The Shapiro-Wilk statistics W always satisfies $0 \lt W \leq 1$.

Depending on n, for a value of W close enough to 1, the normality hypothesis will not be rejected. For smaller values of W, the normality hypothesis will be rejected.

For n=2, the normality can never be rejected. So, Shapiro-Wilk test is useful for only $n \geq 3$

The R implementation of Shapiro-Wilk test allows sample size n from 3 to 5000.

The probability density distribution of W is not given in any specific form, but various approximations and formulae are used for various ranges of n. Tables exist for coefficients a for various n values. The values of Weights W have been computed for various values of n in the form of tables.

Another way of testing is to perform simulations for estimationg the lower tailed p-value for the computed statistic W for a given sample size n. We can use R statistical package funtion "shapiro.test(W)". This generates the test statistic and the corresponding p-value. If the p-value is less than the threshold $\alpha$, we reject the normality hypothesis (which is the null hyothesis). This function implements the test for $3 \leq n \leq 5000$.

Shapiro-Wilk normality test in R

In R, the Shapiro-Wilk test for the normality is performed by the statistics library function "shapiro.test()".

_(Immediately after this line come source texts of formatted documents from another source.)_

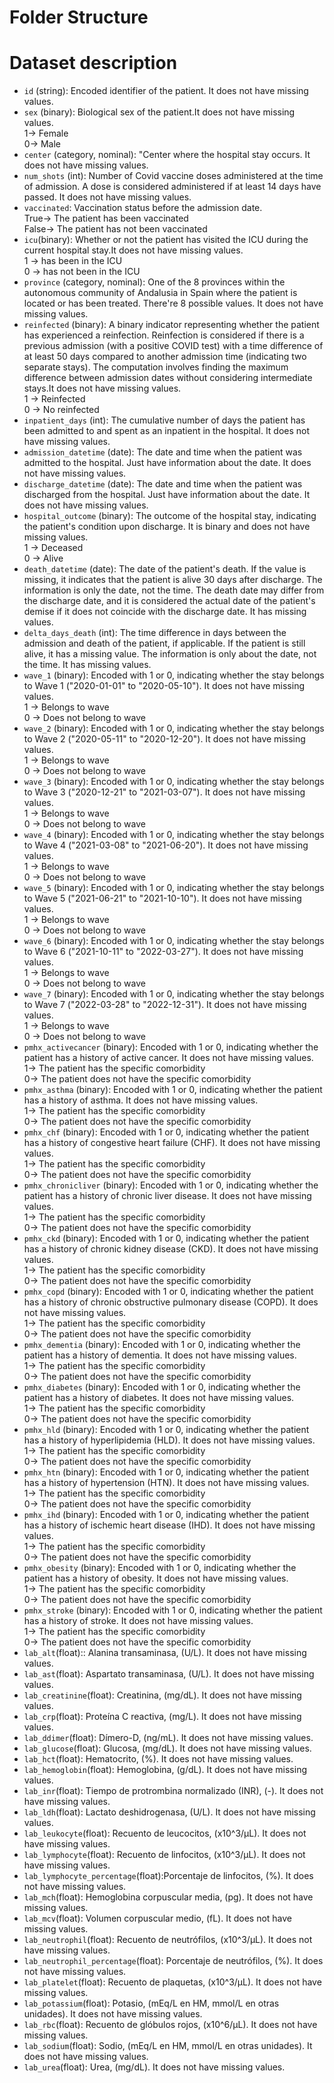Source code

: # Folder Structure

# Dataset description

- `id` (string): Encoded identifier of the patient. It does not have missing values.
- `sex` (binary): Biological sex of the patient.It does not have missing values.
<br>1-> Female
<br>0-> Male
- `center` (category, nominal): "Center where the hospital stay occurs. It does not have missing values.
- `num_shots` (int): Number of Covid vaccine doses administered at the time of admission. A dose is considered administered if at least 14 days have passed. It does not have missing values.
- `vaccinated`: Vaccination status before the admission date.
<br>True-> The patient has been vaccinated
<br>False-> The patient has not been vaccinated
- `icu`(binary): Whether or not the patient has visited the ICU during the current hospital stay.It does not have missing values.
<br> 1 -> has been in the ICU
<br> 0 -> has not been in the ICU
- `province` (category, nominal):  One of the 8 provinces within the autonomous community of Andalusia in Spain where the patient is located or has been treated. There're 8 possible values. It does not have missing values.
- `reinfected` (binary): A binary indicator representing whether the patient has experienced a reinfection. Reinfection is considered if there is a previous admission (with a positive COVID test) with a time difference of at least 50 days compared to another admission time (indicating two separate stays). The computation involves finding the maximum difference between admission dates without considering intermediate stays.It does not have missing values.
<br>1 -> Reinfected
<br>0 -> No reinfected
- `inpatient_days` (int):  The cumulative number of days the patient has been admitted to and spent as an inpatient in the hospital. It does not have missing values.
- `admission_datetime` (date): The date and time when the patient was admitted to the hospital. Just have information about the date. It does not have missing values.
- `discharge_datetime` (date): The date and time when the patient was discharged from the hospital. Just have information about the date. It does not have missing values.
- `hospital_outcome` (binary): The outcome of the hospital stay, indicating the patient's condition upon discharge. It is binary and does not have missing values.
<br>1 -> Deceased
<br>0 -> Alive
- `death_datetime` (date): The date of the patient's death. If the value is missing, it indicates that the patient is alive 30 days after discharge. The information is only the date, not the time. The death date may differ from the discharge date, and it is considered the actual date of the patient's demise if it does not coincide with the discharge date. It has missing values.
- `delta_days_death` (int): The time difference in days between the admission and death of the patient, if applicable. If the patient is still alive, it has a missing value. The information is only about the date, not the time. It has missing values.
- `wave_1` (binary): Encoded with 1 or 0, indicating whether the stay belongs to Wave 1 ("2020-01-01" to "2020-05-10"). It does not have missing values.
<br>1 -> Belongs to wave
<br>0 -> Does not belong to wave
- `wave_2` (binary): Encoded with 1 or 0, indicating whether the stay belongs to Wave 2 ("2020-05-11" to "2020-12-20"). It does not have missing values.
<br>1 -> Belongs to wave
<br>0 -> Does not belong to wave
- `wave_3` (binary): Encoded with 1 or 0, indicating whether the stay belongs to Wave 3 ("2020-12-21" to "2021-03-07"). It does not have missing values.
<br>1 -> Belongs to wave
<br>0 -> Does not belong to wave
- `wave_4` (binary): Encoded with 1 or 0, indicating whether the stay belongs to Wave 4 ("2021-03-08" to "2021-06-20"). It does not have missing values.
<br>1 -> Belongs to wave
<br>0 -> Does not belong to wave
- `wave_5` (binary): Encoded with 1 or 0, indicating whether the stay belongs to Wave 5 ("2021-06-21" to "2021-10-10"). It does not have missing values.
<br>1 -> Belongs to wave
<br>0 -> Does not belong to wave
- `wave_6` (binary): Encoded with 1 or 0, indicating whether the stay belongs to Wave 6 ("2021-10-11" to "2022-03-27"). It does not have missing values.
<br>1 -> Belongs to wave
<br>0 -> Does not belong to wave
- `wave_7` (binary): Encoded with 1 or 0, indicating whether the stay belongs to Wave 7 ("2022-03-28" to "2022-12-31"). It does not have missing values.
<br>1 -> Belongs to wave
<br>0 -> Does not belong to wave
- `pmhx_activecancer` (binary): Encoded with 1 or 0, indicating whether the patient has a history of active cancer. It does not have missing values.
<br>1-> The patient has the specific comorbidity
<br>0-> The patient does not have the specific comorbidity 
- `pmhx_asthma` (binary): Encoded with 1 or 0, indicating whether the patient has a history of asthma. It does not have missing values.
<br>1-> The patient has the specific comorbidity
<br>0-> The patient does not have the specific comorbidity 
- `pmhx_chf` (binary): Encoded with 1 or 0, indicating whether the patient has a history of congestive heart failure (CHF). It does not have missing values.
<br>1-> The patient has the specific comorbidity
<br>0-> The patient does not have the specific comorbidity 
- `pmhx_chronicliver` (binary): Encoded with 1 or 0, indicating whether the patient has a history of chronic liver disease. It does not have missing values.
<br>1-> The patient has the specific comorbidity
<br>0-> The patient does not have the specific comorbidity 
- `pmhx_ckd` (binary): Encoded with 1 or 0, indicating whether the patient has a history of chronic kidney disease (CKD). It does not have missing values.
<br>1-> The patient has the specific comorbidity
<br>0-> The patient does not have the specific comorbidity 
- `pmhx_copd` (binary): Encoded with 1 or 0, indicating whether the patient has a history of chronic obstructive pulmonary disease (COPD). It does not have missing values.
<br>1-> The patient has the specific comorbidity
<br>0-> The patient does not have the specific comorbidity 
- `pmhx_dementia` (binary): Encoded with 1 or 0, indicating whether the patient has a history of dementia. It does not have missing values.
<br>1-> The patient has the specific comorbidity
<br>0-> The patient does not have the specific comorbidity 
- `pmhx_diabetes` (binary): Encoded with 1 or 0, indicating whether the patient has a history of diabetes. It does not have missing values.
<br>1-> The patient has the specific comorbidity
<br>0-> The patient does not have the specific comorbidity 
- `pmhx_hld` (binary): Encoded with 1 or 0, indicating whether the patient has a history of hyperlipidemia (HLD). It does not have missing values.
<br>1-> The patient has the specific comorbidity
<br>0-> The patient does not have the specific comorbidity 
- `pmhx_htn` (binary): Encoded with 1 or 0, indicating whether the patient has a history of hypertension (HTN). It does not have missing values.
<br>1-> The patient has the specific comorbidity
<br>0-> The patient does not have the specific comorbidity 
- `pmhx_ihd` (binary): Encoded with 1 or 0, indicating whether the patient has a history of ischemic heart disease (IHD). It does not have missing values.
<br>1-> The patient has the specific comorbidity
<br>0-> The patient does not have the specific comorbidity 
- `pmhx_obesity` (binary): Encoded with 1 or 0, indicating whether the patient has a history of obesity. It does not have missing values.
<br>1-> The patient has the specific comorbidity
<br>0-> The patient does not have the specific comorbidity 
- `pmhx_stroke` (binary): Encoded with 1 or 0, indicating whether the patient has a history of stroke. It does not have missing values.
<br>1-> The patient has the specific comorbidity
<br>0-> The patient does not have the specific comorbidity 
- `lab_alt`(float):: Alanina transaminasa, (U/L). It does not have missing values.
- `lab_ast`(float):  Aspartato transaminasa, (U/L). It does not have missing values.
- `lab_creatinine`(float): Creatinina, (mg/dL). It does not have missing values.
- `lab_crp`(float): Proteína C reactiva, (mg/L). It does not have missing values.
- `lab_ddimer`(float): Dímero-D, (ng/mL). It does not have missing values.
- `lab_glucose`(float): Glucosa, (mg/dL). It does not have missing values.
- `lab_hct`(float): Hematocrito, (%). It does not have missing values.
- `lab_hemoglobin`(float): Hemoglobina, (g/dL). It does not have missing values.
- `lab_inr`(float): Tiempo de protrombina normalizado (INR), (-). It does not have missing values.
- `lab_ldh`(float): Lactato deshidrogenasa, (U/L). It does not have missing values.
- `lab_leukocyte`(float):  Recuento de leucocitos, (x10^3/µL). It does not have missing values.
- `lab_lymphocyte`(float): Recuento de linfocitos, (x10^3/µL). It does not have missing values.
- `lab_lymphocyte_percentage`(float):Porcentaje de linfocitos, (%). It does not have missing values.
- `lab_mch`(float): Hemoglobina corpuscular media, (pg). It does not have missing values.
- `lab_mcv`(float): Volumen corpuscular medio, (fL). It does not have missing values.
- `lab_neutrophil`(float): Recuento de neutrófilos, (x10^3/µL). It does not have missing values.
- `lab_neutrophil_percentage`(float): Porcentaje de neutrófilos, (%). It does not have missing values.
- `lab_platelet`(float): Recuento de plaquetas, (x10^3/µL). It does not have missing values.
- `lab_potassium`(float): Potasio, (mEq/L en HM, mmol/L en otras unidades). It does not have missing values.
- `lab_rbc`(float): Recuento de glóbulos rojos, (x10^6/µL). It does not have missing values.
- `lab_sodium`(float): Sodio, (mEq/L en HM, mmol/L en otras unidades). It does not have missing values.
- `lab_urea`(float): Urea, (mg/dL). It does not have missing values.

The test has the null hypothesis that the sample data is radomly drawn from a Gaussian.

As a first example, we randomly draw 20 points from a Gaussian of mean 10 and standard deviation 2 to perform the test: 



set.seed(1334)

X = rnorm(20, mean=10, sd=2)

res = shapiro.test(X)

print(res)
Running the above script in R creates the output: 

	Shapiro-Wilk normality test

data:  X
W = 0.97415, p-value = 0.839
This larger p-value of 0.838, when compared to 0.05 accepts the null hypothesis that this data is from Gaussian, as expected.

As a next strp, we will randomly draw 20 data points from a Chi-square distribution of 3 degrees of freedom and perform the normality test on this data: 



set.seed("74544")

X = rchisq(20, 3)

res = shapiro.test(X)

print(res)
This code, when run in R, prints the following output on the screen: 


	Shapiro-Wilk normality test

data:  X
W = 0.86139, p-value = 0.008321
Since we are comparing the random data points from a chi-square distribution with Normal distribution, the p-value of 0.008321 is small compared to 0.05 and hence we reject the null hypothesis.

However, if we repeat the simulation for different seeds, we will not be rejecting the null for every data set, and significant number of data sets also accept null. This is due to small sample size of 20.

Finally, we can increase the sample size to 50 and perform the same simulation as above: 



set.seed("74544")

X = rchisq(50, 3)

res = shapiro.test(X)

print(res)


For the above script, we get the following output: 

	Shapiro-Wilk normality test

data:  X
W = 0.83955, p-value = 8.161e-06
With a larger sample size of 50, the null is rejected to a significant level (as compared to 0.05). Even when repeat this simulation many times with different random seeds, the null is rejected to a significant level most of the time.